**Exercises**
**1)** Answer each question from the text on copyright and corporations, one answer per line, marked (a), (b), (c) to match.
(a) Under what name is Positech Games registered?
(b) What share of the stuff in a person's house does the text say corporations probably produced?
(c) Whom does the writer employ on contracts?
**2)** For each statement, say yes or no according to the text on copyright and corporations, and quote the words of the text that settle it.
(a) The text holds that all corporations are evil.
(b) The artist and sound people the writer employs own the IP.
(c) The writer owns the copyright for all of the writer's games.
**3)** Extend the text on copyright and corporations, picking up after its final sentence.

**Extracted text**
There is a tendency these days, when whining about ‘the evil RIAA and MPAA’ (often hilariously respelled MAFIAA), to be critical of two concepts: Copyright and Corporations. Again and again, I hear people saying stuff like “The corporate copyright MAFIA” and “The content lobby” and other silly terms that try to lump all corporations and all copyright holders together as some super-evil-cartel that presumably has pointy beards and cackles on piles of gold whilst stroking cats and sentencing poor innocent consumers to death.
This is silly.
Corporations produced probably 99% of the stuff in your house (at least). It’s likely everything you currently wear was made by some corporate entity. And even if you have a local independent butchers or bakers, they are likely a corporation too. Not all corporations are evil like Sony or British Airways. Some of them are small family or one-man firms that have been set up as a corporation to look more professional. Positech Games is in fact “Positech Computing Limited”, registered at companies house UK. That doesn’t stop it being just me sat in a spare bedroom.
In a similar way, copyright isn’t some evil monopoly held by EA and Viacom. I own the copyright for all my games. I know loads of people who work full time but write software or games for extra income, and own the copyright on them. Clearly not all copyrighted content earns people millions of dollars. Copyright royalties also provide an income for people not directly in control of it. I employ artist and sound people on contracts, and although they don’t have ownership of the IP, I can only afford to pay them because people are paying me royalties on my previous IP. Without copyright, my artist doesn’t get paid, and nor for that matter does my local baker or butcher.

**Dataset section**
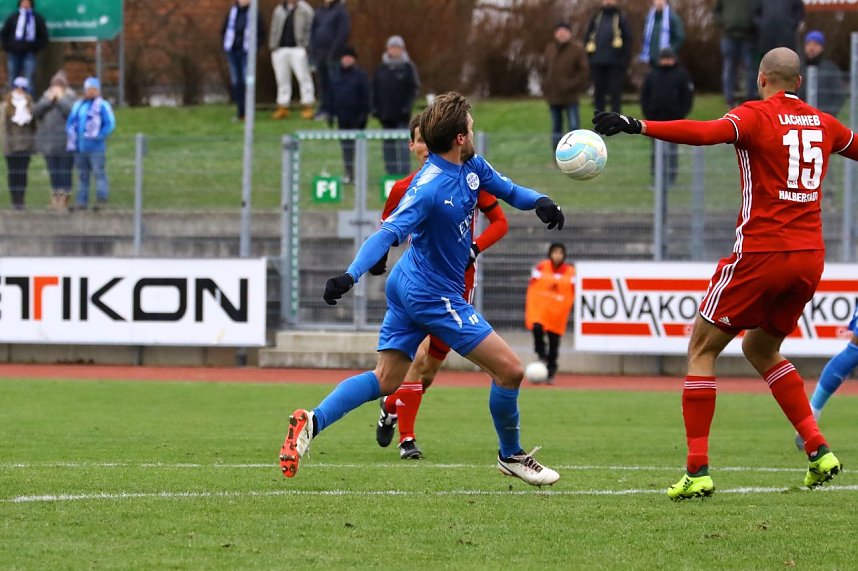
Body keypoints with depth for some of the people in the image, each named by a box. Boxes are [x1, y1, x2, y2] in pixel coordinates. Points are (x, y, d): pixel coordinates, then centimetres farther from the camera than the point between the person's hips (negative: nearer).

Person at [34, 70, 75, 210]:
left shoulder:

**Expected results**
**1)**
(a) Positech Computing Limited
(b) Probably 99% (at least)
(c) Artist and sound people

**2)**
(a) No: "Not all corporations are evil like Sony or British Airways."
(b) No: "although they don’t have ownership of the IP"
(c) Yes: "I own the copyright for all my games."

**3)**
Another popular argument being thrown around and repeated as though it makes sense is that “I don’t get paid for work I did years ago, so why the hell do musicians and IP owners, they are just lazy.”
I get paid for games I wrote years ago (very little now), and because that system works, I can invest time and energy in making them. I have worked for 8 months on Kudos 2 now, seven days a week, maybe 8 hours a day. You know how much I’ve earned from it?
Nothing
You know what my guaranteed future income is from it?
Nothing
I do this because I’m *hoping* I’ll sell enough copies over the next few years to make that investment worthwhile. If copyright didn’t exist I’d have spent those 8 months doing contract programming for some bank. The game would never get made as there aren’t enough hours in the day. THIS is why copyright exists, and why it’s a GOOD system. Anyone who clings to some hippy dream that “artists will still make music and software and movies without copyright” is either delusional, or living off daddys trust fund. Copyright is essential to provide an incentive for people to invest up front costs in the production of copyable products. If you know of a better system that WORKS NOW, then feel free to make yourself mega-rich by showing us silly copyright supporters how it’s done.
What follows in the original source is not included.